Future firm: Raining on the cloud computing parade

Cloud computing is an increasing option for hosted services over the internet and data storage, but law firms should ask some serious questions before embracing the trend, writes Patrick Oliver.

Two of the ethical duties owed by a solicitor to a client are, first, to act honestly, fairly and with competence and diligence, and, second, not to disclose confidential client information.

These duties are contained in all the respective state professional conduct and practice rules, subject to slight differences in wording. How then does the use of technology by law firms sit with these duties? It is timely to highlight the potential areas of conflict between these duties and the use of cloud computing, as opposed to traditional IT outsourcing.

Cloud computing is gaining acceptance as it becomes less expensive and more widely understood. In general, it refers to the sharing and/or storage of data by users of their own information on remote servers owned or operated by third-party providers and accessed via the internet. Access to applications and data is on demand.

The three cloud delivery models are: infrastructure as a service; platform as a service; and software as a service. Clouds can be ‘public', ‘private', ‘community' or ‘hybrid'. This article focuses on public clouds, which allow the general public and commercial users to store their data on a shared server or servers.
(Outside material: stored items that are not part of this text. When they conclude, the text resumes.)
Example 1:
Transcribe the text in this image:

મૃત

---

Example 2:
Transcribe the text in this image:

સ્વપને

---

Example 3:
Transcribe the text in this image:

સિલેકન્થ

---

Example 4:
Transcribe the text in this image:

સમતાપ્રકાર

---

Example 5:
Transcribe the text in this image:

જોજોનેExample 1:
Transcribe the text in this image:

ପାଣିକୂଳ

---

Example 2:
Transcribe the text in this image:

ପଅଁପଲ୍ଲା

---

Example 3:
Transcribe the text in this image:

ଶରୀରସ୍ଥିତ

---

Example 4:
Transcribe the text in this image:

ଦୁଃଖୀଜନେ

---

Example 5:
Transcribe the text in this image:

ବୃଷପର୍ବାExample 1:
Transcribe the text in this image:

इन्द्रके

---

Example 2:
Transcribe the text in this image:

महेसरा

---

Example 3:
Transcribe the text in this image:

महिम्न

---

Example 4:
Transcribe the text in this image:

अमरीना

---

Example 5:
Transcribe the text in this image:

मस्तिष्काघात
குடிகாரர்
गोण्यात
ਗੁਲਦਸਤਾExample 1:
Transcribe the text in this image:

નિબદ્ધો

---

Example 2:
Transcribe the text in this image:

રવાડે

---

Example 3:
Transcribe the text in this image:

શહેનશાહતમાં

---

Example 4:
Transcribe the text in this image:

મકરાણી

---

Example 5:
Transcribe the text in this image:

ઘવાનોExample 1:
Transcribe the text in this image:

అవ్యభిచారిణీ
The storage of a solicitor's own data on a cloud has clear privacy and security issues, and the transfer and storage of the solicitor's client's data raises issues about ethical duties. Assuming that current ethical duties allow the transfer and storage of client data on the cloud, what then are the confidentiality concerns? Here are some questions to consider.
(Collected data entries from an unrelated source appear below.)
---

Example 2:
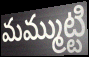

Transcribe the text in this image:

మమ్ముట్టి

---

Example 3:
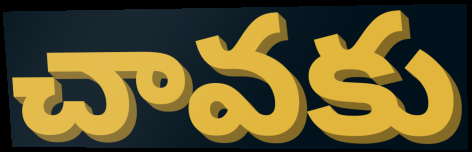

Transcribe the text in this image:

చావకు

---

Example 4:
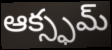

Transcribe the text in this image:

ఆక్స్ఫమ్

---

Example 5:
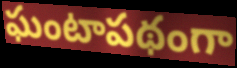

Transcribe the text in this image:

ఘంటాపథంగాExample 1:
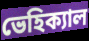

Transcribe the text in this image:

ভেহিক্যাল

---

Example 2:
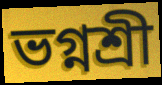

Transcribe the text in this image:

ভগ্নশ্রী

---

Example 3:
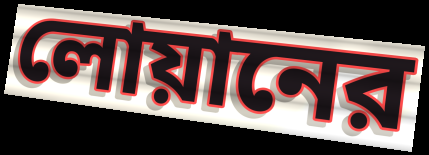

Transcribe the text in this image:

লোয়ানের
Data sovereignty: does the solicitor know where the data and the back-ups are located? Is it stored in Australia or overseas? If it is the latter, the information will probably be subject to the privacy laws, if any, of that jurisdiction. For example, data that is stored in the European Union is subject to EU data-protection laws.

Data disclosure: is the data stored on the cloud likely to be subject to access requests or seizure by law enforcement agencies, in Australia or abroad? If yes, will the cloud provider resist the request for access or acquiesce? Will the cloud provider inform the solicitor of the access request or the seizure? If the access request relates to another portion of the cloud, how can the solicitor or cloud provider ensure that the solicitor's client's data is not inadvertently, or deliberately, accessed?

Data security: who has access to the data on the cloud provider side? What controls exist to limit access? If there is a security incident or data breach, how quickly will the solicitor be informed, if at all? What levels of encryption are sufficient?

Data preservation or destruction: after the termination of the client retainer, will the relevant data be preserved for the appropriate timeframe? Alternatively, if the solicitor terminates the agreement with the cloud provider, will the client data be irrecoverably purged from all the servers?

Legal professional privilege: if privileged information is transferred to the cloud, is LPP waived?

Rogue cloud providers: criminal organisations may be tempted to become cloud providers because of the profitability and access to confidential data it provides.

The duty to act with competence and diligence includes how legal services are provided to the client. How might storage of client data on the cloud impinge on this duty?

Service interruption: data may become temporally inaccessible during upgrades etcetera, which might impact on work on a client matter.

Service level agreements and terms and conditions: unlike a traditional IT outsourcing contract, there appears to be limited scope to negotiate the SLA and T&Cs from cloud providers. Also, the variations of the T&Cs may be unilaterally changed and without notice.

Data back-up: does the solicitor keep a back-up of the critical data stored on the cloud?

Risk assessments: difficulties may arise in assessing the risks of placing client data on a particular cloud due to lack of precise information from the cloud provider.

Data damage or destruction: if client data stored by the solicitor on the cloud is damaged or destroyed, there may be potential liability for the destruction of "data that is, or is reasonably likely, to be required as evidence in a legal proceeding".

There has been much recent discussion in the United States around potential problems in the ever-evolving ICT environment and related ethical duties and associated guidance. The discussion in Australia has been more muted. The reality is that firms must continue to meet their ethical duties, and therefore they should consider carefully how they utilise the cloud.

Further ethical guidance around the reasonableness and due diligence in selecting third-party providers, while helpful, will not take the responsibility away from the solicitor to ensure that ethical duties are not breached.

Has the time come for solicitors to really understand the technology that they utilise?

 

Patrick Oliver is the managing director of Lexcel, a firm of experienced legal practice management consultants who provide advice on areas such as business structures, management systems, risk management and regulatory issues.